On ne s’est pas concertés sur cette action. Mais c’est une stratégie qui lui plait bien. Dernièrement, on a évoqué la possibilité de faire un appel à témoignage avec récompense suite au braconnage des tortues à Mayotte, et ça lui disait bien. Rappelons que tout jeune, Paul, élevé dans le Nouveau-Brunswick, pistait les trappeurs pour détruire leurs pièges …
Sea Shepherd s’est illustré par des actions très musclées en mer. Si la justice n’était pas rendue dans le cas de l’assassinat de l’ours, seriez-vous prêts à aller plus loin ?
Si la justice n’est pas rendue, cela va forcément renforcer le sentiment d’impunité et pousser à la récidive. Nous serons donc très attentifs à l’évolution de la situation. Rewild pourrait poursuivre son action. Il y a des opérations de sabotage anti chasse qui peuvent se faire, mais là, c’est différent. Il s’agit de protéger des animaux dont l’État a la responsabilité d’ailleurs. On pourrait donc envisager un travail de vigie sur le terrain par exemple. Mais on n’exclut rien.
Déjà l’annonce de notre offre de récompense a sensibilisé l’opinion publique et augmenté la pression sur l’État qui doit assumer ses responsabilités dans une région où la mafia anti ours fait régner la terreur. Les tensions y sont tangibles, dans un climat d’impunité totale.
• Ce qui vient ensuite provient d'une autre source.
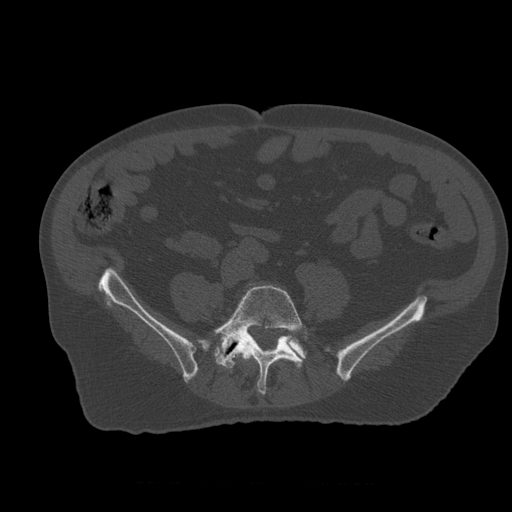
CT including the spine, one axial slice; slice 142 of 399 in the series (ordered by position); 120 kVp; bone window (W 1800 / L 400 HU); 1.25 mm slice thickness; 512 × 512 image matrix, field of view 407 × 407 mm. Patient age 73 years. From the clinical record (not read from this slice): primary cancer: prostate.
Outlined on this slice (semi-automatically segmented with operator editing):
- L4 vertebra: bounding box [x1, y1, x2, y2] px = [241, 351, 256, 361]
- L5 vertebra: [213, 284, 307, 395]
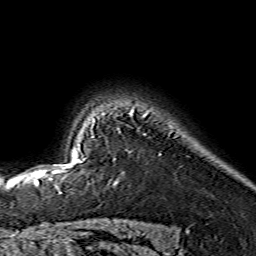
Breast MRI (dynamic contrast-enhanced), one axial slice; slice 117 of 134 in the series (ordered by position); cropped to one breast; dynamic contrast-enhanced series, time point 2 of 7 at this slice position (early post-contrast); 1.5 T; TE 3.6 ms, TR 7.3 ms; 256 × 256 image matrix, field of view 145 × 145 mm. Female patient.
Outlined on this slice (semi-automatically segmented with operator editing):
- enhancing-tissue mask used for the functional tumour volume (all voxels passing the contrast-enhancement thresholds inside the analysis volume; usually the tumour): box from (x=44, y=109) to (x=134, y=172) px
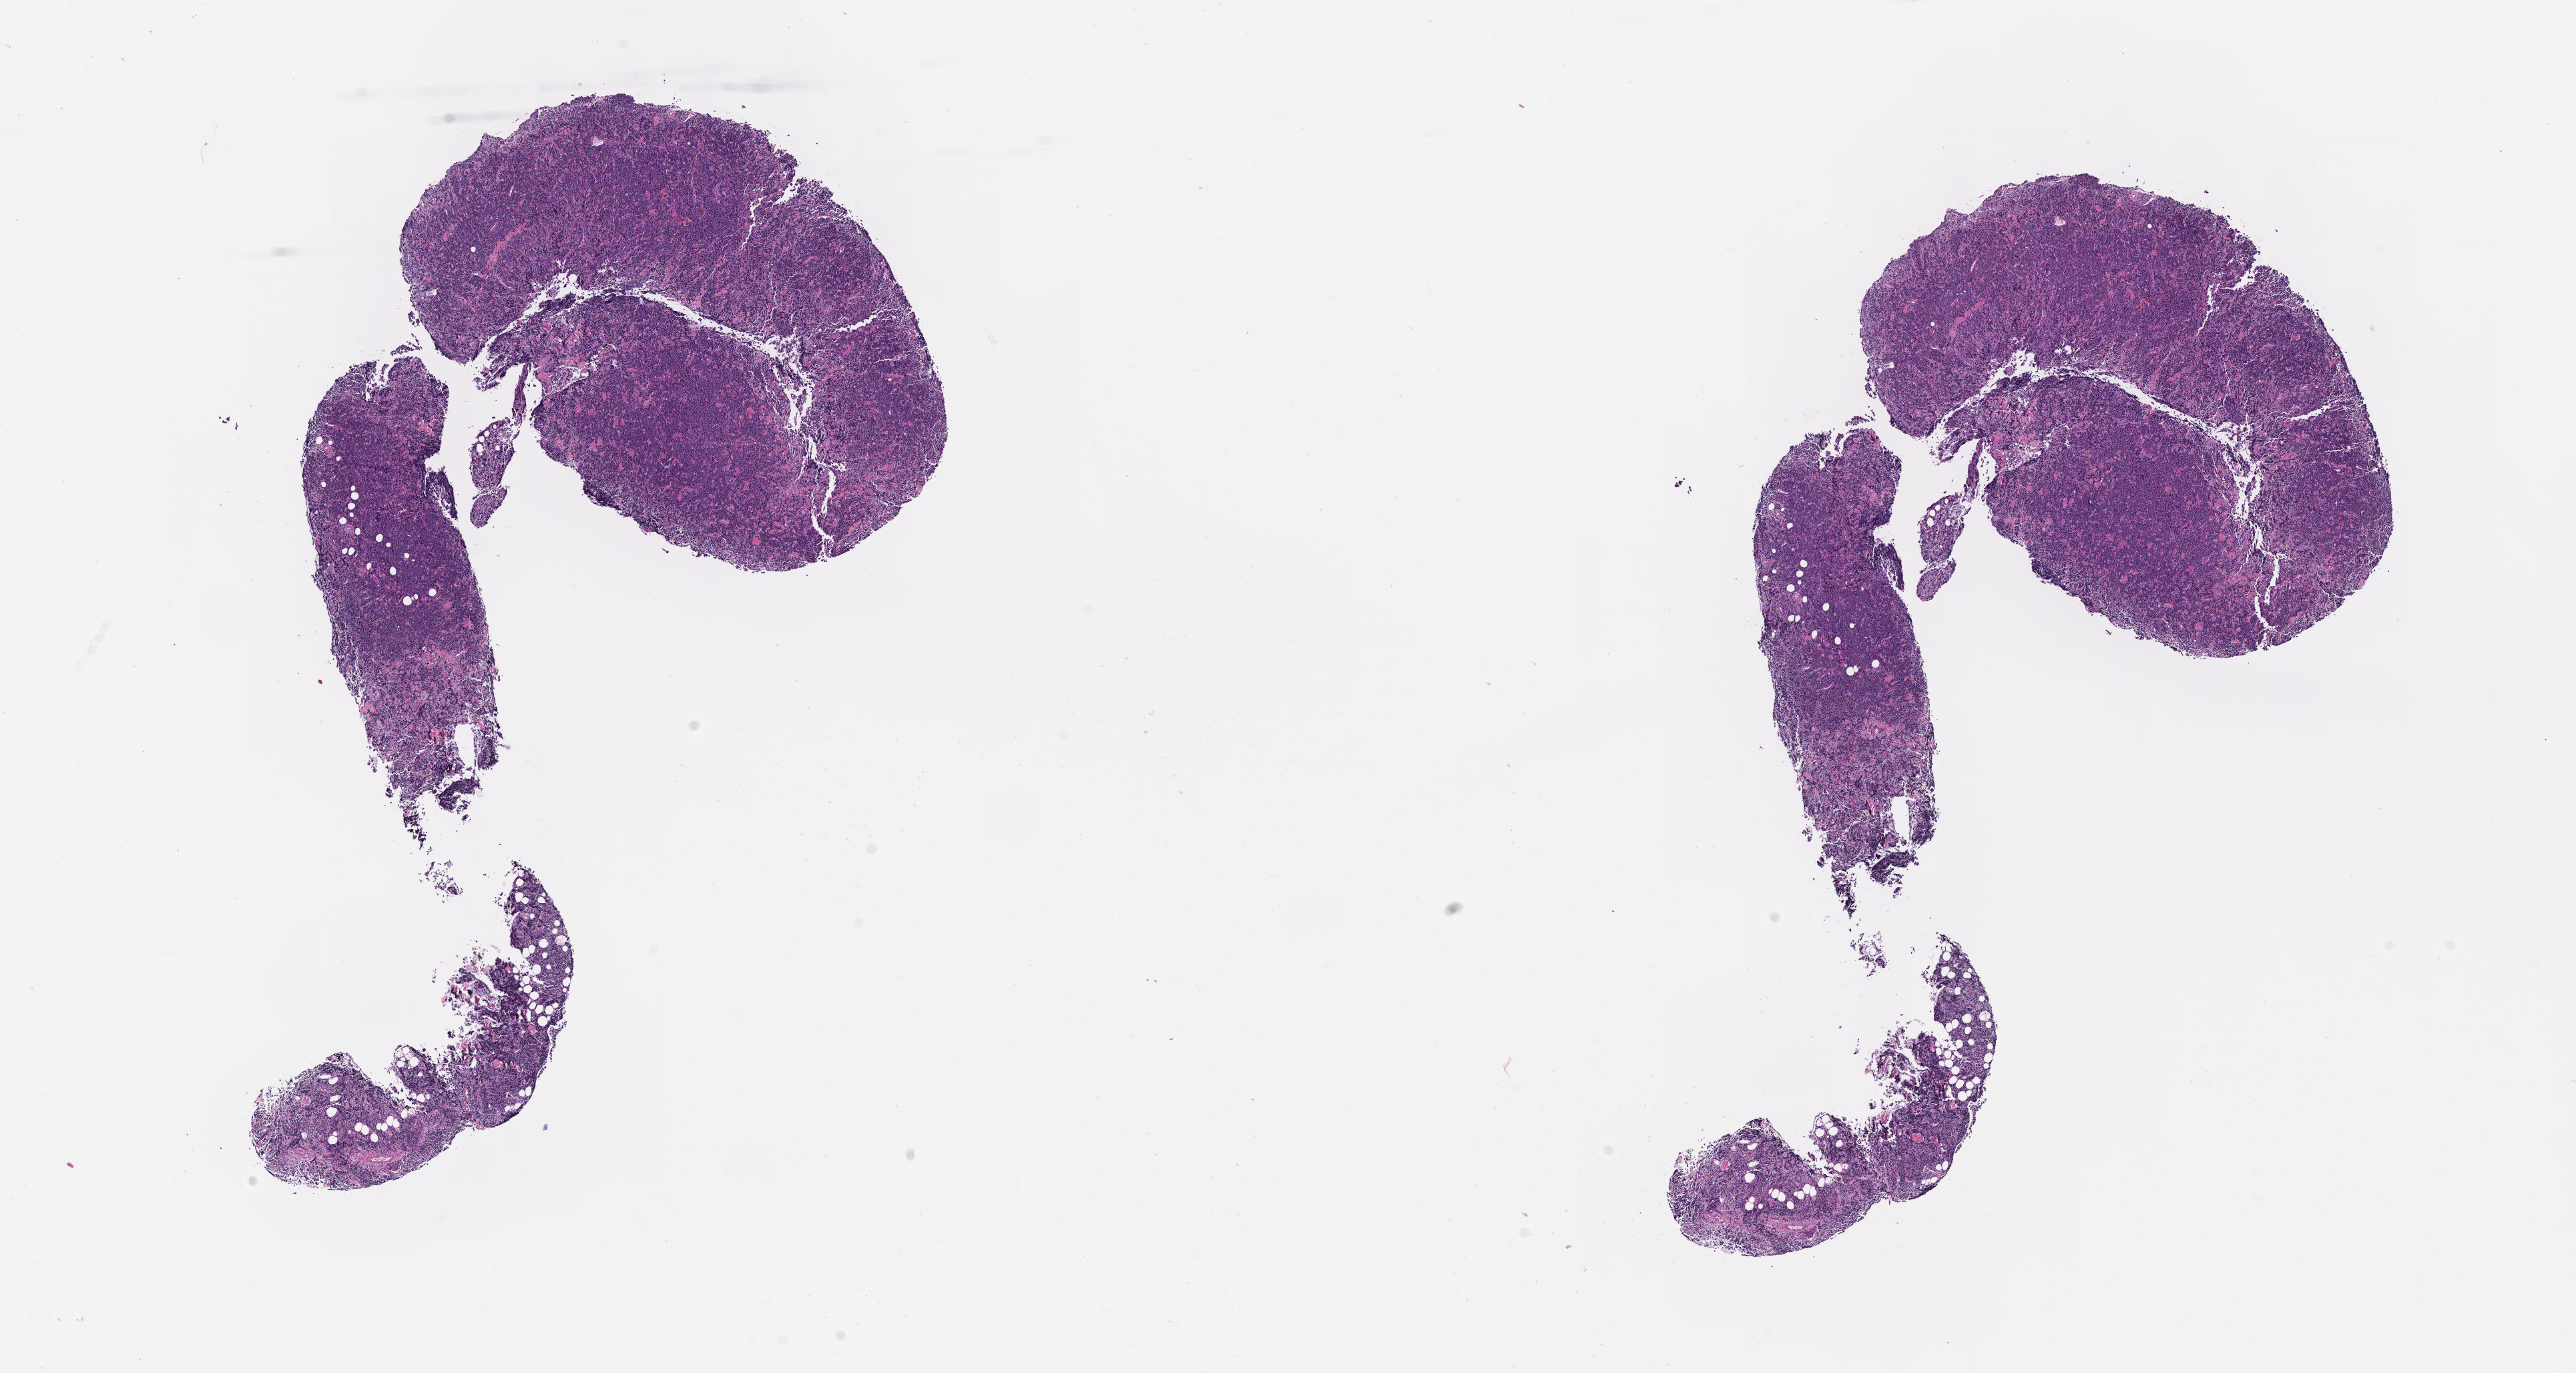
Whole-slide image, H&E stain, a low-resolution overview of the entire scanned area, about 15.6 x 8.3 mm; specimen: tumor tissue; site: head and neck. Female patient, aged 55.
Diagnosis: Burkitt lymphoma, NOS.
Notre message est clair : les responsables doivent être confondus et assumer leurs actes.
Il faut que la France, très mauvaise élève au demeurant dans les zones maritimes, la France qui se pose volontiers en donneuse de leçons, se montre à la hauteur de ses responsabilités sur les territoires dont elle est responsable. Or, au niveau terrestre, on ne voit que dérogation sur dérogation, pour le tir aux loups par exemple. La France semble incapable de faire une place au monde sauvage. Or c’est un enjeu fondamental. Car sans monde sauvage, pas d’avenir. La France, qui aime bien ce genre de manifestation, devrait en faire une priorité nationale. Car il n’est pas trop tard pour agir.